United States: Core inflation edges up in December
January 12, 2018
Consumer prices rose a modest 0.1% in December from the previous month, following November’s 0.4% increase. A strong decline in energy prices contributed to December’s soft reading, with gasoline prices down 2.7% on a month-on-month basis. Food prices registered an up-tick after remaining flat during the previous two months. Because of December’s weak increase in consumer prices, inflation edged down to 2.1% in December from 2.2% in November.
Core consumer prices, which exclude volatile items including food and energy prices, rose 0.3% from the previous month in December. This came above market expectations of a 0.2% increase and followed the timid 0.1% month-on-month rise recorded in November. The print was largely driven by strong price increases for used cars and trucks, housing costs and medical care. These dynamics led core inflation to inch up to 1.8% in December from 1.7% in November.

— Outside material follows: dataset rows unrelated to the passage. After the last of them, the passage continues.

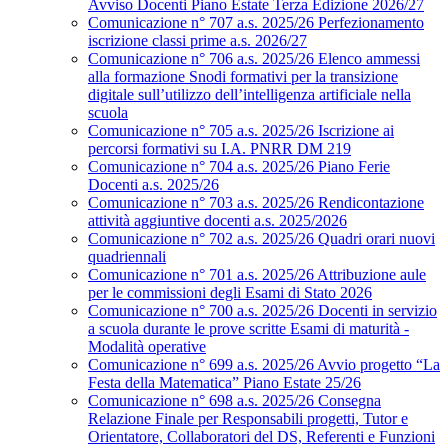
Avviso Docenti Piano Estate Terza Edizione 2026/27
Comunicazione n° 707 a.s. 2025/26 Perfezionamento
iscrizione classi prime a.s. 2026/27
Comunicazione n° 706 a.s. 2025/26 Elenco ammessi
alla formazione Snodi formativi per la transizione
digitale sull’utilizzo dell’intelligenza artificiale nella
scuola
Comunicazione n° 705 a.s. 2025/26 Iscrizione ai
percorsi formativi su I.A. PNRR DM 219
Comunicazione n° 704 a.s. 2025/26 Piano Ferie
Docenti a.s. 2025/26
Comunicazione n° 703 a.s. 2025/26 Rendicontazione
attività aggiuntive docenti a.s. 2025/2026
Comunicazione n° 702 a.s. 2025/26 Quadri orari nuovi
quadriennali
Comunicazione n° 701 a.s. 2025/26 Attribuzione aule
per le commissioni degli Esami di Stato 2026
Comunicazione n° 700 a.s. 2025/26 Docenti in servizio
a scuola durante le prove scritte Esami di maturità -
Modalità operative
Comunicazione n° 699 a.s. 2025/26 Avvio progetto “La
Festa della Matematica” Piano Estate 25/26
Comunicazione n° 698 a.s. 2025/26 Consegna
Relazione Finale per Responsabili progetti, Tutor e
Orientatore, Collaboratori del DS, Referenti e Funzioni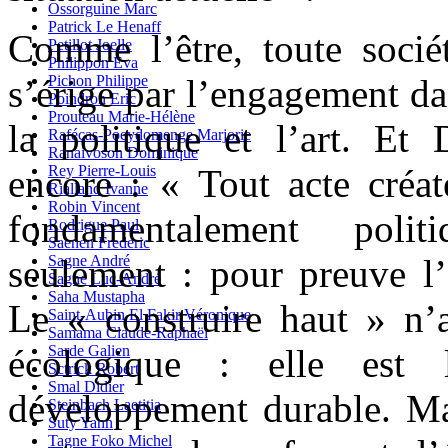
Ossorguine Marc
Patrick Le Henaff
Comme l’être, toute sociét
Petillot Joelle
Philippon Eva
Pichon Philippe
s’érige par l’engagement dan
Poindron Eric
Prouteau Marie-Hélène
la politique et l’art. Et 
Rafécas-Poeydomenge Marjorie
Ranaivoson Dominique
Rey Pierre-Louis
encore : « Tout acte créat
Rialland Ivanne
Robin Vincent
fondamentalement pol
Rodrigue Paul
Saenen Frederic
Sagne André
seulement : pour preuve l’é
Sagne Luc-André
Saha Mustapha
Le « construire haut » n’a
Saint-Aubin El Fakir Véronique
Samama Claude-Raphaël
Sarde Galien
écologique : elle est 
Sctrick Robert
Smal Didier
développement durable. M
Steinbach Laetitia
Suty Yann
Tagne Foko Michel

The lack of meaningful inflationary pressures, despite robust economic growth and an exceedingly tight labor market, has been at the forefront of the debate among Federal Reserve officials. In this sense, December’s stronger-than-expected core inflation results are likely to reinforce market expectations of an interest rate hike at the Fed’s March monetary policy meeting. However, any additional hikes this year—the Fed’s “dot plot” currently shows three interest rate increases in 2018—will remain largely dependent on the evolution of core prices.